* _TASK ITEM A_
Give the username of each person who posted in the webdesign thread.
* _TASK ITEM B_
In the webdesign thread, what does Sequal7 say happens when a flash object is placed over a jpeg set as a table background?
* _TASK ITEM C_
Pick up the webdesign thread right after Sequal7's final sentence and keep writing it.

[EXCERPT]

# Webdesign questions



## Ark (Dec 29, 2004)

I have a few questions, maybe some of you can answer them. I'm sure Google could but I don't know what to search for, and as powerful as Google is, it's not branched out into the realms of reading peoples' minds. Yet.

So, #1: Is there a way to have a flash animation play over a .jpg file without having that flash file present at all times?
By which I mean... take the 'Reply' button on this post. Over there. Now would it be possible to, on a mouseover, have the "reply" text glow without the entire thing being a Flash file? I think Newgrounds might do it, or they may be well-made .gifs, I can't rightly remember.

Secondly, is there a way to tell a webpage to not show content until it's been loaded 100% to avoid that 'line-loading' effect?


----------



## ricerider623 (Oct 21, 2004)

You may want to look into some CSS and or Java scripts.I used a little of both, but have never tried flash yet.I am pretty much a newb at it myself.
There are a lot of resources out there that are free and may need a little adaptation for your particular needs, but in addition to giving you the effects you want, give you experience as well.
Good luck,Mikey


----------



## Sequal7 (Jan 13, 2005)

No... you cant place flash over a jpeg image and see the full jpeg. If you put the jpeg image as a background in a table, then placed a flash object over it, you would not see the full jpeg image, the flash movie would obscure the background.

[/EXCERPT]
[SOURCE INFORMATION]

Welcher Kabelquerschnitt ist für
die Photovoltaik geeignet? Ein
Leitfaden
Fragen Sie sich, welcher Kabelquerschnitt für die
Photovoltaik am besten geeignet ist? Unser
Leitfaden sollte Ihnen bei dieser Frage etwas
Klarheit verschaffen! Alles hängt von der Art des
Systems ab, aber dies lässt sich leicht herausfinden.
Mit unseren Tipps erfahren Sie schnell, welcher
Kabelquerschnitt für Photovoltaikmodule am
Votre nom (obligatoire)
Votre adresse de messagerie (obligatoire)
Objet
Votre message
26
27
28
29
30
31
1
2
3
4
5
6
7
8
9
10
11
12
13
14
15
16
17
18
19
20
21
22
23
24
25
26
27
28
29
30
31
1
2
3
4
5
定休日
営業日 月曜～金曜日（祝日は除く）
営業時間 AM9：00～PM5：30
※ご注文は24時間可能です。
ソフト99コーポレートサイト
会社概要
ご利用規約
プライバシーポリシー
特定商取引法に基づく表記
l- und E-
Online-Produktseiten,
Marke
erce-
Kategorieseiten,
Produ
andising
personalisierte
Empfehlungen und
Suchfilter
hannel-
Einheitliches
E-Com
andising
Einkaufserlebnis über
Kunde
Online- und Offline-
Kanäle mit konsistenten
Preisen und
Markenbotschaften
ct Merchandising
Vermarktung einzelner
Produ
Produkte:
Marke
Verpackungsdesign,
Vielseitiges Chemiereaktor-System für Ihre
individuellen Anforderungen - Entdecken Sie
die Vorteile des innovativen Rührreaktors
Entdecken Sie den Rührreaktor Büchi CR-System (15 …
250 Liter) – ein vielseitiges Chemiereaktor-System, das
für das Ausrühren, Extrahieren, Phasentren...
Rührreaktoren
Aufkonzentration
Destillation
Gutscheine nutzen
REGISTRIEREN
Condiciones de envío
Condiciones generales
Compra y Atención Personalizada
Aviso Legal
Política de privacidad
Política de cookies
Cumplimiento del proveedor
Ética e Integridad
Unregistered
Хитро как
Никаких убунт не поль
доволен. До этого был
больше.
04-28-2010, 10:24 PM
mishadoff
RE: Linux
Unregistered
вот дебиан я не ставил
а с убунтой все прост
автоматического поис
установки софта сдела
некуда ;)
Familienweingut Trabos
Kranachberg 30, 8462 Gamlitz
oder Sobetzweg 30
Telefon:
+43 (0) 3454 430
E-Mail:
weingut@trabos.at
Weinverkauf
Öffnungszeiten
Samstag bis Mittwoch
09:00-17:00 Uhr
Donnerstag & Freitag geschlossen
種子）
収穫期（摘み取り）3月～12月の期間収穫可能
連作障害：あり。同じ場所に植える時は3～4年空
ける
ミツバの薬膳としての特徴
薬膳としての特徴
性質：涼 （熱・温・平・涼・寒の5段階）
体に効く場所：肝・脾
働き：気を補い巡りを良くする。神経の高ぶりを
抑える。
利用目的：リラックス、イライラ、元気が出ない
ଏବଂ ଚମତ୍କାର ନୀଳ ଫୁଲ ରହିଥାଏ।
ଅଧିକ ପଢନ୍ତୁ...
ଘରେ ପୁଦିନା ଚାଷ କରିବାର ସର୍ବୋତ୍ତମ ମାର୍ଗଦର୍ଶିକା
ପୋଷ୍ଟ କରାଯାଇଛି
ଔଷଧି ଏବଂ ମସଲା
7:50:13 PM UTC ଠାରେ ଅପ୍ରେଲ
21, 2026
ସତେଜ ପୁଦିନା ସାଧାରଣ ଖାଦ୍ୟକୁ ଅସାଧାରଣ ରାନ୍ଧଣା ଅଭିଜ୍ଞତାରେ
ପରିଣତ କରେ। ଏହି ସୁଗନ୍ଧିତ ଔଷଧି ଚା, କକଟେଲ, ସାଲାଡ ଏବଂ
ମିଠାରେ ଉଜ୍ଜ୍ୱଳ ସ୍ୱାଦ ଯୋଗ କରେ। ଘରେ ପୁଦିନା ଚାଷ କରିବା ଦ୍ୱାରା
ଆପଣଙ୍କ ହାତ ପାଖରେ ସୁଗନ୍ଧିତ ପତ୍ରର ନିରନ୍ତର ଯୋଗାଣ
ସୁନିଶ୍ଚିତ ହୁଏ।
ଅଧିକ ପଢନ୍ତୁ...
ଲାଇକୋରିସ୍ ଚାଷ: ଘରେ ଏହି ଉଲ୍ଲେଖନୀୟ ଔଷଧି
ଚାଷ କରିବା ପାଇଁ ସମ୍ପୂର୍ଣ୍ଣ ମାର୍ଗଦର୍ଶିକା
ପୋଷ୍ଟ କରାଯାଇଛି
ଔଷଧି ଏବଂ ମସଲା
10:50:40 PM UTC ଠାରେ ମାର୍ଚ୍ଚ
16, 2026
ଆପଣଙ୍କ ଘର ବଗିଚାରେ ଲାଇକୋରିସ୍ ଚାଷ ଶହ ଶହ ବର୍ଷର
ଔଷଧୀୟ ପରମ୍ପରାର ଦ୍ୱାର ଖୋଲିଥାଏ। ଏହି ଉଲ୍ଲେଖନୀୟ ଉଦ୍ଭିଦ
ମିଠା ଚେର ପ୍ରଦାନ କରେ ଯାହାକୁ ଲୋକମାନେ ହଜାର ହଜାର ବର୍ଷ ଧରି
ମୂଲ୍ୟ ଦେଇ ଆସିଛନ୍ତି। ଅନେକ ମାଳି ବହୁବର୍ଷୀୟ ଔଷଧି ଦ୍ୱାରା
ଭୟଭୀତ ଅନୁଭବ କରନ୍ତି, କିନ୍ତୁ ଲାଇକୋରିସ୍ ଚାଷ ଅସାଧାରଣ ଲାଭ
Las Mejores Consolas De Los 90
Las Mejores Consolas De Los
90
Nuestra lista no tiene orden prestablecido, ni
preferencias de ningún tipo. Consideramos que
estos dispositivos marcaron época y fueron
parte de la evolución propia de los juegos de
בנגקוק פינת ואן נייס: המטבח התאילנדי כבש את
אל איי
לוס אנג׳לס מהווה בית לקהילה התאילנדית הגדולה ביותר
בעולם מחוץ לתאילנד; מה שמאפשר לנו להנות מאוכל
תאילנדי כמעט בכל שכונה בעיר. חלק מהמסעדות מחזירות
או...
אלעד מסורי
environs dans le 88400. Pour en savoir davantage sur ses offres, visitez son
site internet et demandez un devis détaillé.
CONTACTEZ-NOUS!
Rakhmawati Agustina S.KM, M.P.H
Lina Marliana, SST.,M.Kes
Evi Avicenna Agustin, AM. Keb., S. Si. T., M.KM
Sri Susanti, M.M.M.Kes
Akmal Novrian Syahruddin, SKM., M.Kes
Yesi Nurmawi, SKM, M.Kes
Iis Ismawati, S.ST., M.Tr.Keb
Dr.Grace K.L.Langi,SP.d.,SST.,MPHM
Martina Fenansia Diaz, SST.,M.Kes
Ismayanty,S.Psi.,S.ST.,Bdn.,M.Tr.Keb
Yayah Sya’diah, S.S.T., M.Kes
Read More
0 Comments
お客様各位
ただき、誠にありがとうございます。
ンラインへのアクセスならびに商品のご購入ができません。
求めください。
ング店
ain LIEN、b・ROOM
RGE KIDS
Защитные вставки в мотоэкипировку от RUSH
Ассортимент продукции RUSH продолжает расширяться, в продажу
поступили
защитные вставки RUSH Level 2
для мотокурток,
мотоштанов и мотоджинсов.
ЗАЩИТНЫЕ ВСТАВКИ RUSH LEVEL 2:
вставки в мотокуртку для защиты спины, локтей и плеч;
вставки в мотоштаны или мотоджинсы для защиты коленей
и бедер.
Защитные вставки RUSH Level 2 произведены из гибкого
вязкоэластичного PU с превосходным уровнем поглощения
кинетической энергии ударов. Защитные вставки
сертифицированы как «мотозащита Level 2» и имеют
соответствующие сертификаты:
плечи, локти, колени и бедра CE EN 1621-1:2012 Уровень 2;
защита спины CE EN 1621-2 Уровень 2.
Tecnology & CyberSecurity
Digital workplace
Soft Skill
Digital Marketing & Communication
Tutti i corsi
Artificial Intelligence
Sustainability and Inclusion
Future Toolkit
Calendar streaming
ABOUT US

[/SOURCE INFORMATION]

* _REPLY A_
Ark, ricerider623, Sequal7

* _REPLY B_
The flash movie would obscure the background, so the full jpeg image would not be visible.

* _REPLY C_
Flash is not a one way street, meaning the movie must not always play, loop or reload. A movie can wait for you to do something (mouseover, click, rollover, hover etc) before it loads the rest of the movie.

A simple example of this is the 8 larger buttons "flash portal, games, audio portaletc." at the top of the page you listed, which are flash (you can tell by the WIDTH="486" HEIGHT="92" that it is one large flash object embedded into page)

A more complex example is a website I built, the entire navigational componant is flash, notice the vehicle color changes when you hover over the navigational buttons but do nothing until that event. 
http://www.silverarrowcars.com

The most copmplex is my business partners and my website, he is a flash guru, and I am a flash groupie (learning allot from him) Basically our whole site is flash, embedded into html. Site show you how good flash is, if used correctly.
http://www.2advanced.com

Gif's with mouseover effects can mimick this, but they arent as "pretty" although they can look very close. We built one a while back, he wanted flash, dhtml, javascripting and gifs (strictly cost)
http://www.greersystems.com

As you can see, DHTML, Javascript and other forms can also mimick flash, but again, cant duplicate it.

If you want images to load faster, make them smaller. Flash compresses the movie you make, making it load faster. Flash can preload the movie, showing a preloader while the movie loads to the clients browser. You can have images preload too but they cant be large, or the browser will appear to freeze, or will look very distorted while image wait to load.

There are two steps to creating rollovers (preloading images)

- Paste the first into the HEAD of your HTML document
- Add the last code into the BODY of your HTML document

Copy this code into the HEAD of your HTML document (replacing image1, image1over ...etc with you actual image location and the http location of your webpage the image should link to)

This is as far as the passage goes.